101. Third, one must consider the higher part as it is free and consider conditional or habitual not-wanting [nn.58-59] (and I mean by ‘habitual’ that whose act the will is inclined of itself to issue in, unless something stands in the way). On this point one must, it seems, say that the higher part did not want the passion, that is, it would not have wanted it as it would have been in itself if all the advantageous and just things that are desirable in themselves had been equally present without the passion.

102. The proof is by a twofold authority and a twofold reason:

One authority is from Augustine On the Trinity 13.7 n.10, “Although a just man is, though fortitude, ready to accept and bear with calm mind whatever adversity may happen, yet he prefers it not to happen, and if he can he does so; and he is ready for either event such that, as far as is in him, he chooses the one and avoids the other; and if he falls into what he is avoiding, he bears it willingly, because what he wanted could not be done” (understand: as far as is in him). Now it is clear that Augustine means what his words say, because through them he proves that no one, however virtuous, can be blessed here, for he can suffer adversity here and so does not have what he wants; because, as was already said, ‘he chooses, as far as he can, one of the alternatives’, namely the advantageous one.

103. The other authority is from the Philosopher Ethics 3.12.1117b7-11, “Death and wounds are sad for the courageous man; but he endures them because it is good or not base to do so. And the more he has the whole of virtue and the happier he is, the greater will his sadness be in death;” which is only because, as far as is in him, he wants the opposite.
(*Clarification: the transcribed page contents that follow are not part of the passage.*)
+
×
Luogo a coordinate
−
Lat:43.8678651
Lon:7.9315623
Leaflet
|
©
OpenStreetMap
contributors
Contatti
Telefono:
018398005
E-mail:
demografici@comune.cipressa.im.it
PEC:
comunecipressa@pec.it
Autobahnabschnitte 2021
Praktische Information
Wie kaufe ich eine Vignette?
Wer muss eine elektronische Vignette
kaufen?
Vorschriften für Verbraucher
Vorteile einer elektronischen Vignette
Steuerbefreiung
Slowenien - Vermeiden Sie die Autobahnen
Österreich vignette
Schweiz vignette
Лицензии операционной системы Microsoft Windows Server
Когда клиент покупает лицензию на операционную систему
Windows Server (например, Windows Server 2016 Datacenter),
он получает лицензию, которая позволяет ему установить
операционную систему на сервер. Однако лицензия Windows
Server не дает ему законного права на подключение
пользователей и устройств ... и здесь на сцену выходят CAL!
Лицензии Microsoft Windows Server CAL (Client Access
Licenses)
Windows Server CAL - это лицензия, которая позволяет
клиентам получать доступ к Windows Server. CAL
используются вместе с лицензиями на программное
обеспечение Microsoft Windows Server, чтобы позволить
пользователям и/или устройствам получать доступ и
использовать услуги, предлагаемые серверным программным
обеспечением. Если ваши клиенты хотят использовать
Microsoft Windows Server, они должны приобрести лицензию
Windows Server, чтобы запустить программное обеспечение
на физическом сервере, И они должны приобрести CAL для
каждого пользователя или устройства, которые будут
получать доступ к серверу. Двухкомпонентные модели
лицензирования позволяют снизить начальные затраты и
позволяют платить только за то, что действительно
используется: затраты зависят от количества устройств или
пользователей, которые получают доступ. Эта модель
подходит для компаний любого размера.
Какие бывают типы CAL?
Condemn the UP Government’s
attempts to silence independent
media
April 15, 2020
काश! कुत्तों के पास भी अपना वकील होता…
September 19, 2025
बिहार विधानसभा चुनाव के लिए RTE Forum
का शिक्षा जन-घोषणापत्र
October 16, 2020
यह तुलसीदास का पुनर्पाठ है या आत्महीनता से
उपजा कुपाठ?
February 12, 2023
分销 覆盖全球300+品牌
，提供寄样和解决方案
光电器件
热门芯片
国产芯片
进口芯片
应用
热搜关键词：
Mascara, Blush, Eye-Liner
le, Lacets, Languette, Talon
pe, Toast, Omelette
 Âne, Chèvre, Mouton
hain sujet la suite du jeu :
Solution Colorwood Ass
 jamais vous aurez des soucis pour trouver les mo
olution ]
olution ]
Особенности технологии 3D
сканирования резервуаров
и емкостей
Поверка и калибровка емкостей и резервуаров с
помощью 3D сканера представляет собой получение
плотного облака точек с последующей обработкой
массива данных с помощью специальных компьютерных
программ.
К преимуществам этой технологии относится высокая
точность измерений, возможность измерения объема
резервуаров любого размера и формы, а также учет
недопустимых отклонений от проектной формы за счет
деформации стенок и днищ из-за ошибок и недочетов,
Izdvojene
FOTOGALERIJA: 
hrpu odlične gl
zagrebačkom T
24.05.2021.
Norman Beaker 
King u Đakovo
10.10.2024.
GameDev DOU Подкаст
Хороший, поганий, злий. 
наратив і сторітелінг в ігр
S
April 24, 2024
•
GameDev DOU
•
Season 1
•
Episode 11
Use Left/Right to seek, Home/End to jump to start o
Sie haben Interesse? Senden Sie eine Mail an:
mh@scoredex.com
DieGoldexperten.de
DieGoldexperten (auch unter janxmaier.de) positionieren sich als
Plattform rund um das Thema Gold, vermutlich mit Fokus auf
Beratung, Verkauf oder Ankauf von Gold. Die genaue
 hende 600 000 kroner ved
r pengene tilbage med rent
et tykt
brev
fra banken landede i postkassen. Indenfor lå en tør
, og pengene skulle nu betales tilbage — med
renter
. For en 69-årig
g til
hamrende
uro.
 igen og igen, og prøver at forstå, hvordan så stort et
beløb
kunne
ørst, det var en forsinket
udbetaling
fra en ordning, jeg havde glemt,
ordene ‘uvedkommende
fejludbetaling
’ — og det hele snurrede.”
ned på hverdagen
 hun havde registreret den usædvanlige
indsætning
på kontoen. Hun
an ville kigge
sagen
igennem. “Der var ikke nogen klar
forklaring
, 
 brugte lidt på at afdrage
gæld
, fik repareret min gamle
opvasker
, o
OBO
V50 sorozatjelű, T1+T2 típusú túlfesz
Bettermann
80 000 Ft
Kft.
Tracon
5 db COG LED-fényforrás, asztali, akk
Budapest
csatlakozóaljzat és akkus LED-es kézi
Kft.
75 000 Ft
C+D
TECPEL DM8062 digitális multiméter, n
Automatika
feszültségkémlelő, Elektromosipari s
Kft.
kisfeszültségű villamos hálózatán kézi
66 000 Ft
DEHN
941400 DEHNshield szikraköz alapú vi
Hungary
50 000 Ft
And Aristotle’s authority manifests what was said in the first point [n.95], that such not wanting suffices for being saddened.

104. The reason with respect to this point is that an object of patience does not seem to be choiceworthy in itself, for then patience would not in that case be required, and the blessed choose no such things.

105. If it be said in response to the authorities [nn.102-103] that they are speaking of fortitude in the moral sense, which is a disposition of the lower and not the higher part - there is no impediment here, because the higher part seems to judge nothing to be eligible according to eternal rules, as far as concerns itself, without judging the opposite to be more eligible provided justice do not forbid; otherwise why do those who are bound tightly to the ultimate end, as the blessed, choose nothing contrary to it?